(Stored data entries)
*** Begin section ***

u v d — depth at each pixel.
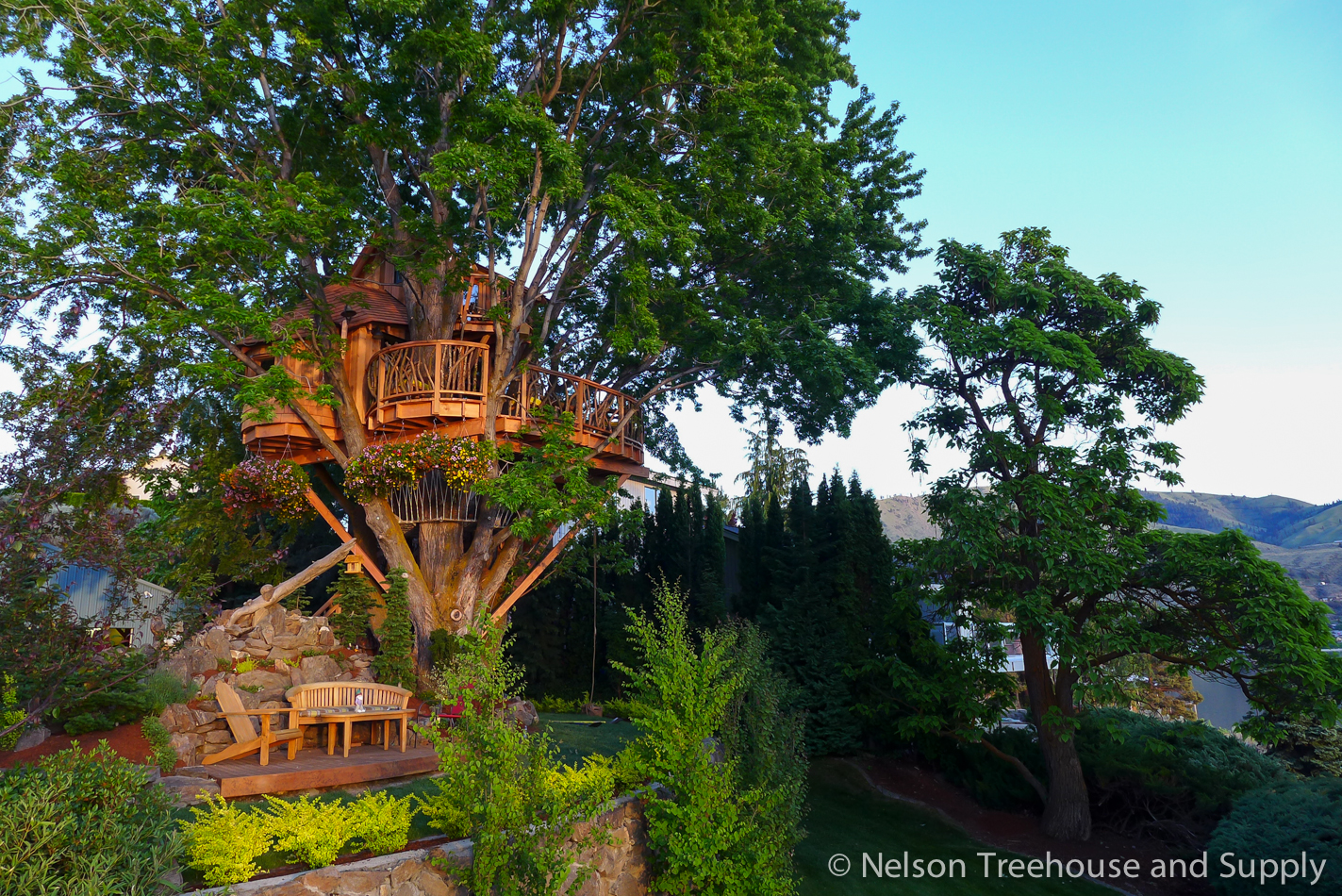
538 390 18.03
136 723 10.22
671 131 17.47
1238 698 37.50
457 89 15.34
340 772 10.48
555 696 22.72
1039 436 17.64
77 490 7.18
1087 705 19.55
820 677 20.61
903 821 17.09
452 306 17.59
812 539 22.27
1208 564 14.80
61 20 14.12
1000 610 17.70
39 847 5.34
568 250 17.59
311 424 16.50
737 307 17.19
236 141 16.45
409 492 16.66
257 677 12.43
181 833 6.46
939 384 18.70
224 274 15.16
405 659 14.22
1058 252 18.31
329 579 25.88
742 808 10.52
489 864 7.62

*** End section ***

BRIEF: Output only the lines running from the line with "61 20 14.12" through the final line of the data, inclusive.

ANSWER BOX:
61 20 14.12
1000 610 17.70
39 847 5.34
568 250 17.59
311 424 16.50
737 307 17.19
236 141 16.45
409 492 16.66
257 677 12.43
181 833 6.46
939 384 18.70
224 274 15.16
405 659 14.22
1058 252 18.31
329 579 25.88
742 808 10.52
489 864 7.62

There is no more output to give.